L’Argus de l’assurance du 20 décembre 2018

La mise en place du reste à charge zéro au 1er janvier 2020 met en question la place et le fonctionnement des réseaux de soins. L’optique devrait tirer son épingle du jeu, mais l’audiologie et le dentaire risquent d’être fragilisés.

 

Les réseaux des soins des organismes d’assurance maladie complémentaire (Ocam) sont-ils menacés par la mise en place du reste à charge zéro (RAC 0 ou 100 % Santé) à l’horizon 2020 ? « C’est tout de même un coup de semonce pour notre profession. Il y a plusieurs postes sur lesquels le régime obligatoire intervient peu (ndlr : optique, prothèses dentaires et auditives) et où nous avons mis en place des outils puissants de régulation tarifaire. Or le gouvernement ne s’appuie pas sur ces outils, mais instaure le 100 % santé par voie réglementaire », déclare Laurent Borella. Le directeur général de Kalivia, la plateforme créée par Harmonie Mutuelle et Malakoff Médéric, regrette, qui plus est, que « les discours sur le RAC 0 ne mentionnent pas les Ocam comme payeur principal. Il y a pour nous un risque de perte de visibilité et de sens ». Si la menace est réelle, l’état des lieux varie selon les secteurs. C’est en optique que l’avenir des réseaux paraît le moins compromis. Jean-François Tripodi, directeur général de Carte Blanche partenaires, estime qu’il « n’y aura que 10 % d’achats dans le panier Rac 0 ».

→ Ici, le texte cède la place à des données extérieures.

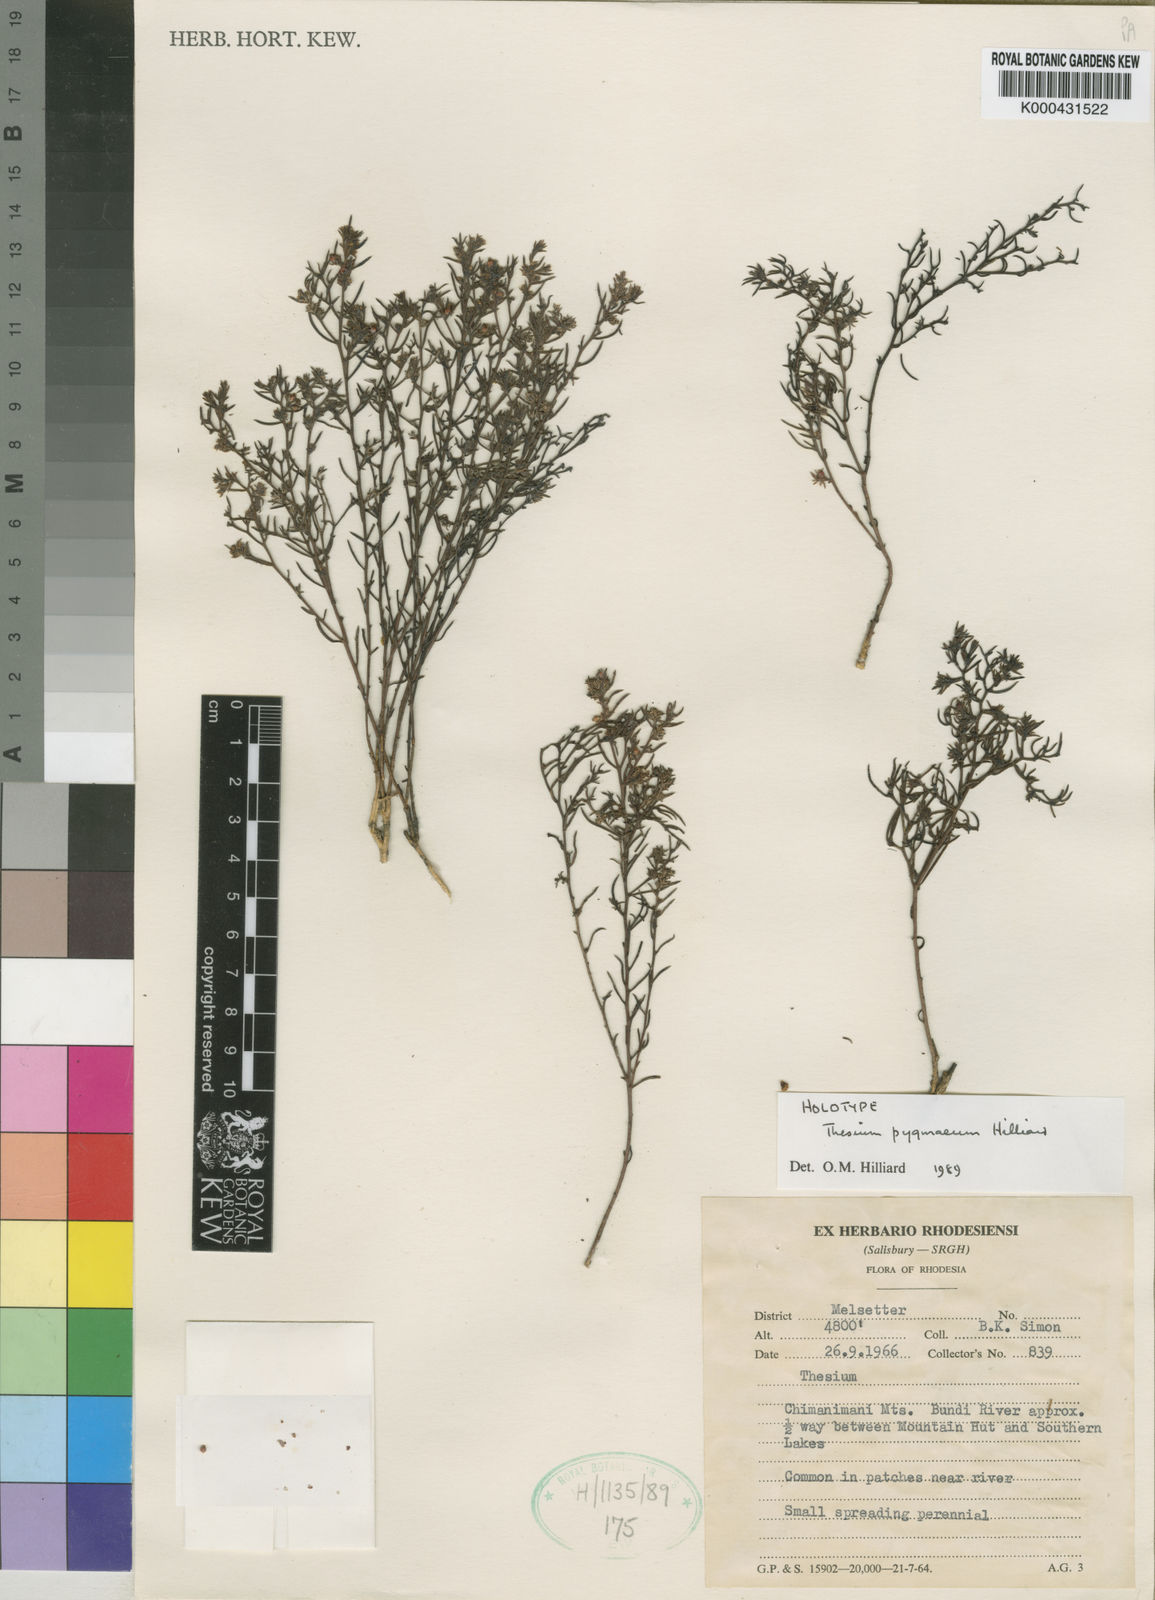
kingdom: Plantae
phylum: Tracheophyta
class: Magnoliopsida
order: Santalales
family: Thesiaceae
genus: Thesium
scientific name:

« Concrètement, cela signifie que 90 % de l’activité ne va pas bouger et que, pour le panier RAC 0, nous aurons toujours à améliorer la qualité, contrôler la traçabilité et gérer la fraude éventuelle. » Sur le panier à Rac 0, Marianne Binst, directrice générale de Santéclair, pense que le rôle des réseaux consistera « à fournir des équipements de qualité ». Une nécessité selon elle, car le dispositif voulu par la ministre des Solidarités et de la Santé, Agnès Buzyn, est « écrit de manière très technique, et ne dit rien de la qualité ». Du coup, certains ont déjà rebaptisé le 100 % Santé « 100 % chinois », ce qui « n’est pas faux vu les prix bas qui ont été fixés », poursuit-elle. Kalivia compte aussi mettre en avant la qualité sur l’offre 100 % Santé, et les prix préférentiels sur l’offre à tarifs libres. « Cette promesse des réseaux garde toute sa force », estime Xavier Toulon, du cabinet Joxa, convaincu par ailleurs que « les opticiens sauront convaincre leurs clients de choisir les tarifs libres. » « Plus de 15 ou 20 % de ventes à RAC 0 remettraient en cause l’économie du secteur, entraînant de nombreuses fermetures de magasins », dit-il. En audioprothèse, l’état des lieux est beaucoup plus contrasté. « Cela entraînera un effet volume. Nous estimons qu’il y aura 450 000 porteurs supplémentaires dès la première année », annonce Jean-François Tripodi. De plus, il n’y aura pas de problème de qualité. à la différence de l’optique, il n’y a pas de fournisseurs « exotiques », mais seulement quelques grands fabricants mondiaux. Autre différence, le panier à Rac 0 se positionne plutôt sur le milieu de gamme. « Les produits les moins chers, comme les entrées de gamme à 650 €, ne seront plus distribués alors qu’ils n’ont pas démérité et correspondent à un vrai besoin d’une partie des bénéficiaires n’ayant pas d’utilité à être « suréquipés ». Mais le dispositif Buzyn fixe un niveau de remboursement à 950 €, ce qui place de fait hors jeu tous les équipements à prix inférieurs », explique Marianne Binst.

Dans ce contexte, le regain d’activité provoqué pourrait profiter aux réseaux. Mais d’un autre côté, « il y aura un tel d’appel d’air que je ne vois pas comment ils pourront négocier prix et volume. Pendant au moins deux ans, les audioprothésistes pourraient se dire qu’ils n’ont pas vraiment besoin des réseaux », remarque Josette Guéniau, du cabinet Joxa.